DATA PROVIDED section start

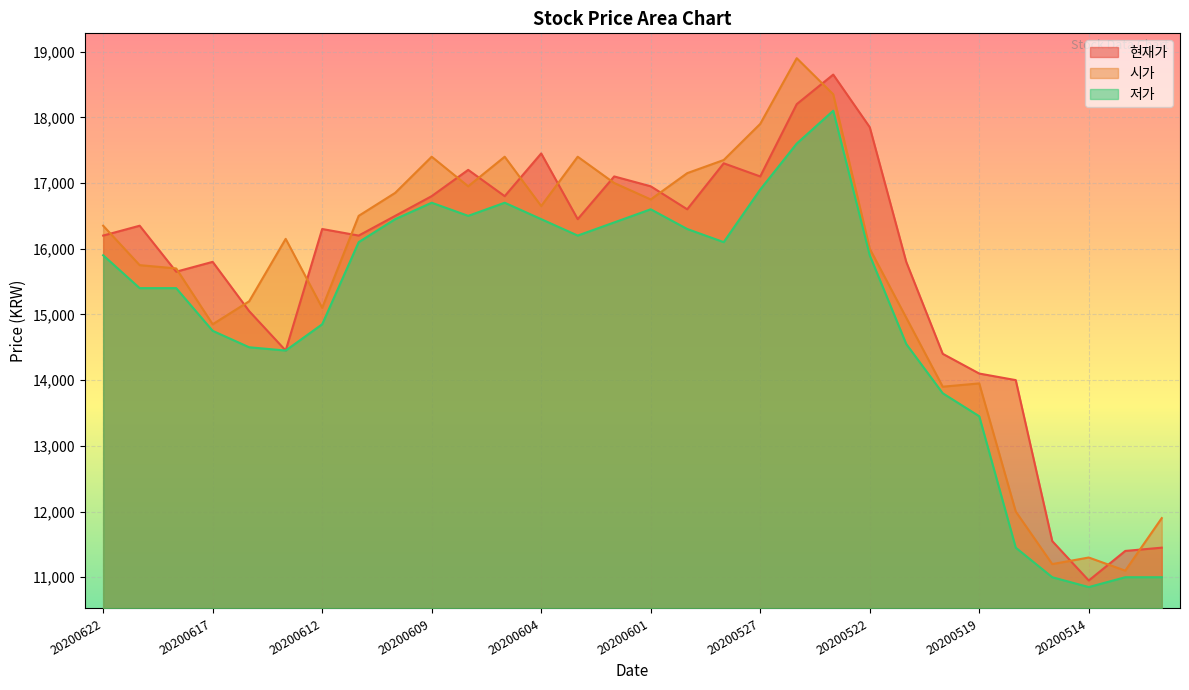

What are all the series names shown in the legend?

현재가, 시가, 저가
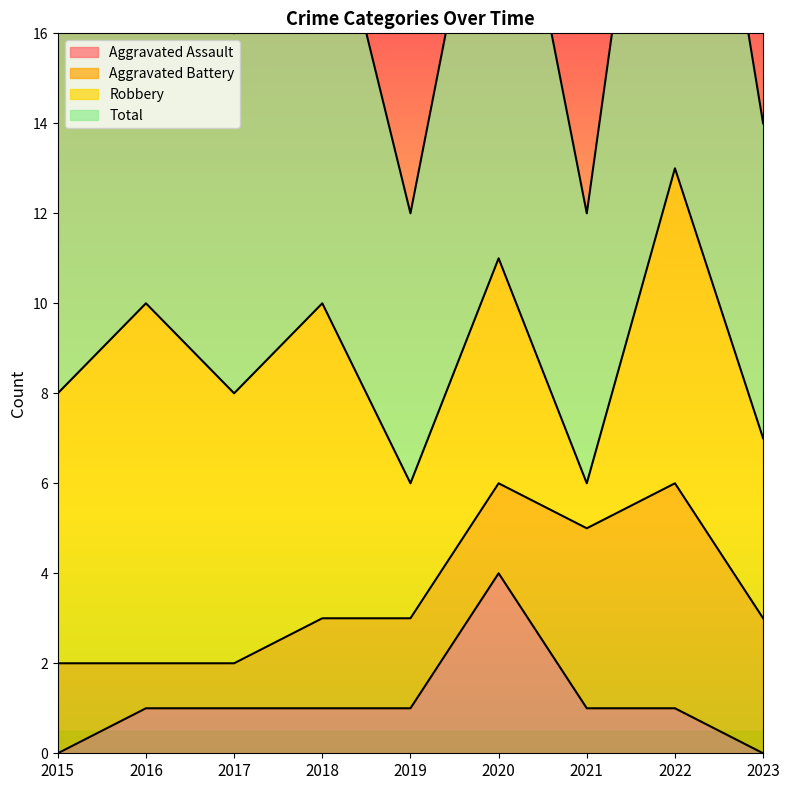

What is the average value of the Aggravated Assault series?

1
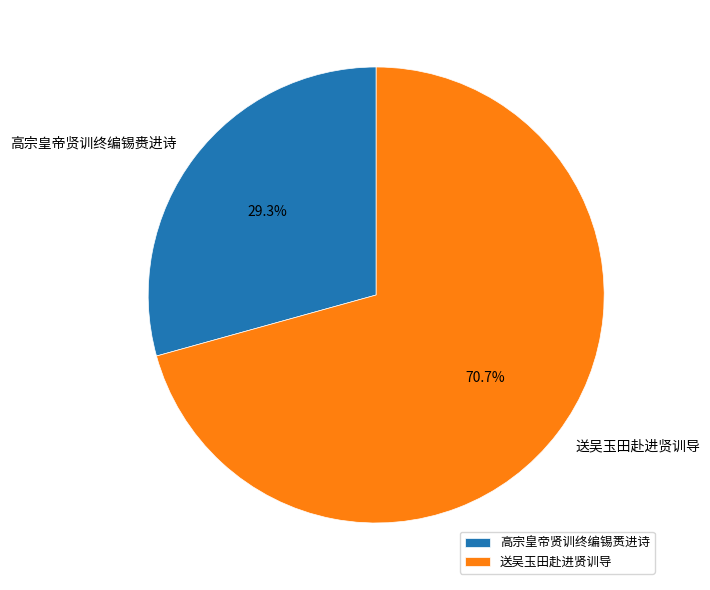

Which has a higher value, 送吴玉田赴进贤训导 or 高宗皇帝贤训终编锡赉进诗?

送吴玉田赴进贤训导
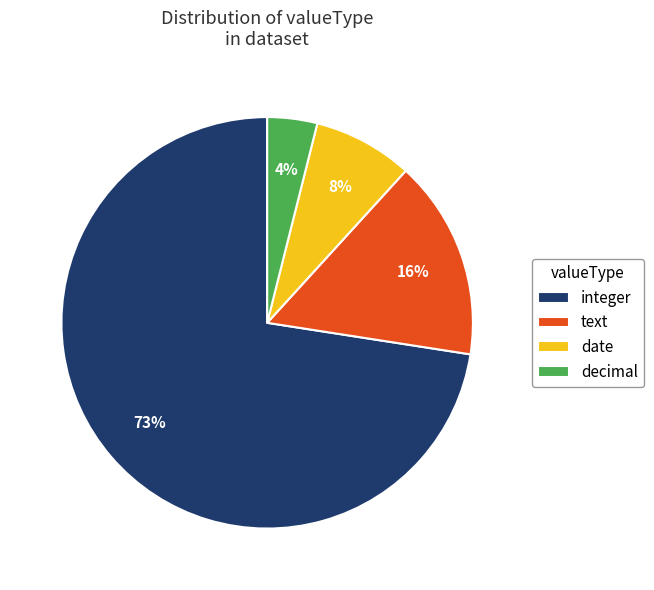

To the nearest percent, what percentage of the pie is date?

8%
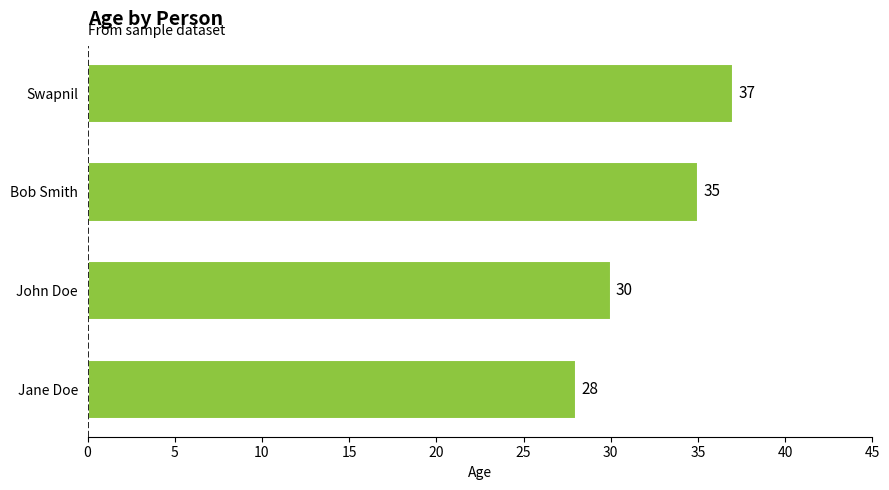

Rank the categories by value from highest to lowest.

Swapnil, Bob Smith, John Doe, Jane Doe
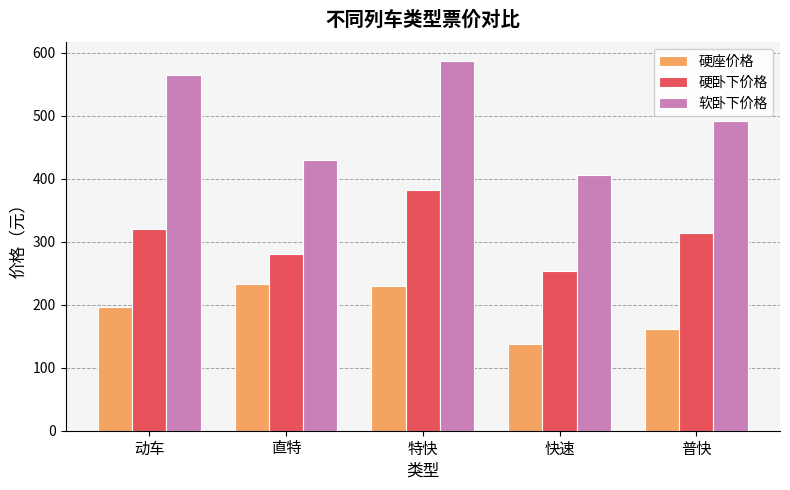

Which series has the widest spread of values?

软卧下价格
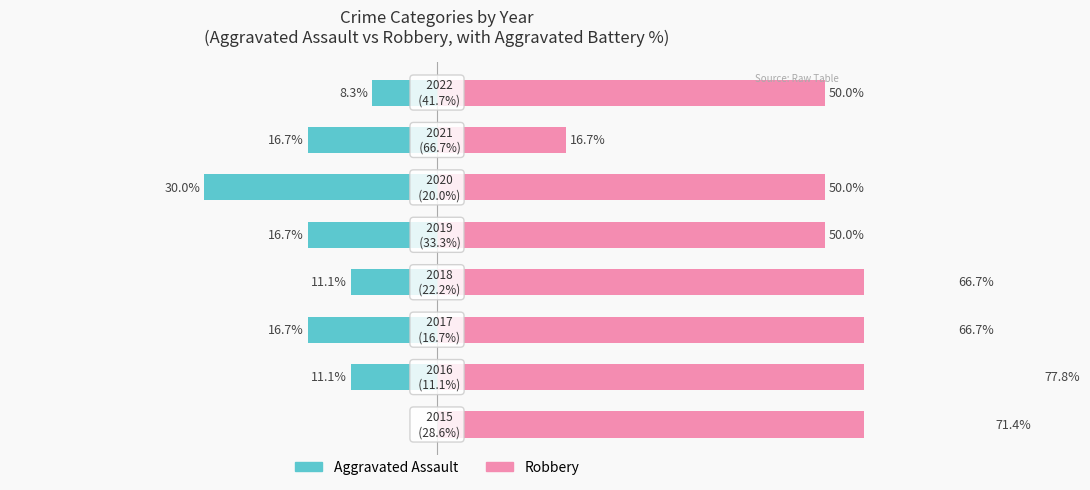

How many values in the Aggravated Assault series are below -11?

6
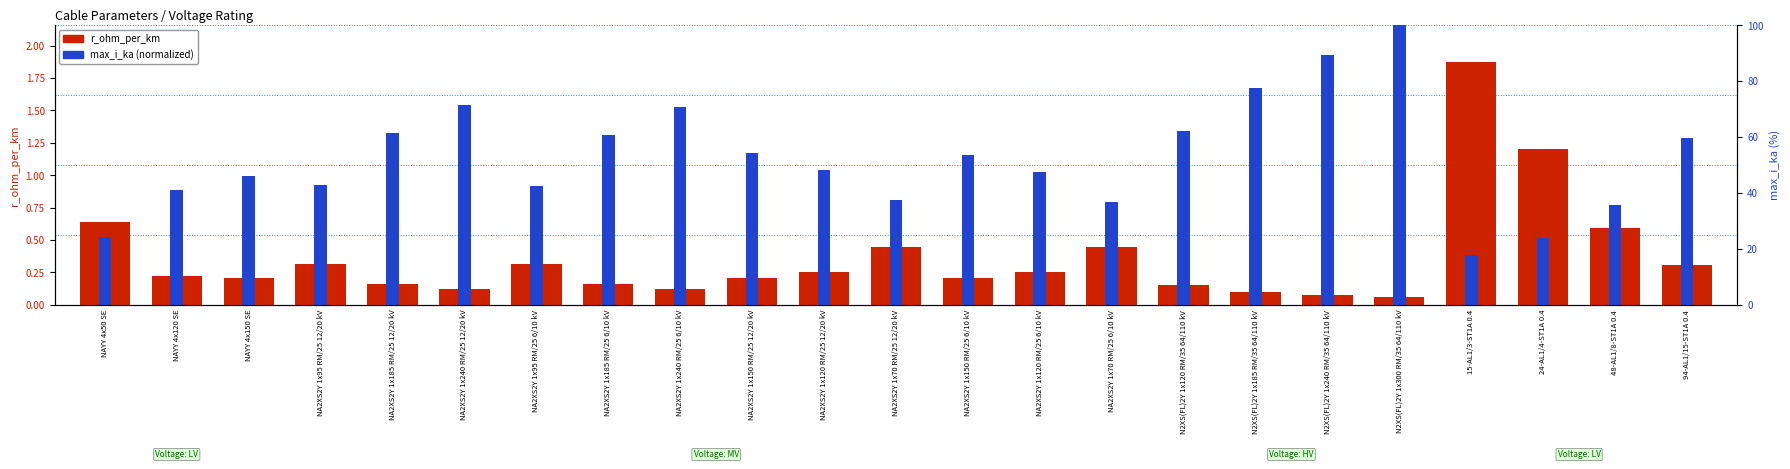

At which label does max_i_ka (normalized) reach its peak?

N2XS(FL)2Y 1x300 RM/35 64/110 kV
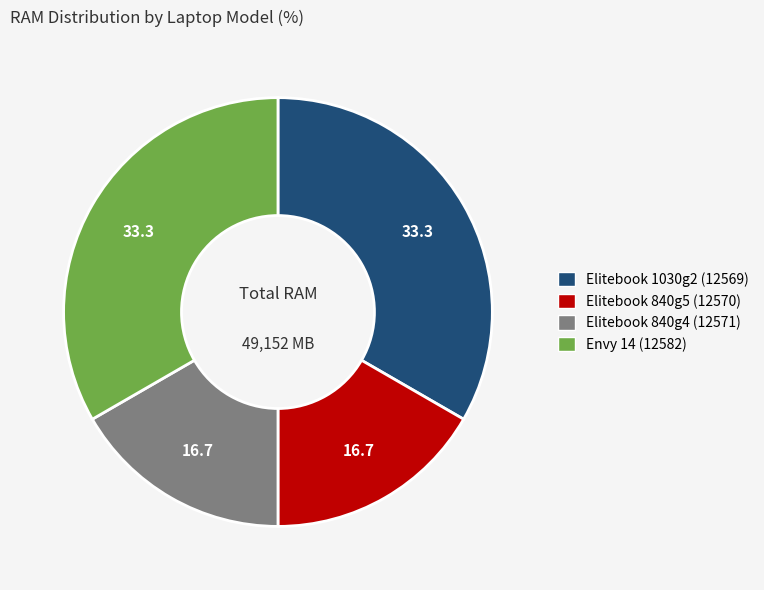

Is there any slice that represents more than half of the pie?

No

DATA PROVIDED section end

» WORK TO BE COMPLETED: Copy out the rows from the line with "To the nearest" through the last line of the rows, word for word. Omit the pictures.

» SOLUTION FOR THIS EXERCISE:
To the nearest percent, what percentage of the pie is date?

8%

Rank the categories by value from highest to lowest.

Swapnil, Bob Smith, John Doe, Jane Doe

Which series has the widest spread of values?

软卧下价格

How many values in the Aggravated Assault series are below -11?

6

At which label does max_i_ka (normalized) reach its peak?

N2XS(FL)2Y 1x300 RM/35 64/110 kV

Is there any slice that represents more than half of the pie?

No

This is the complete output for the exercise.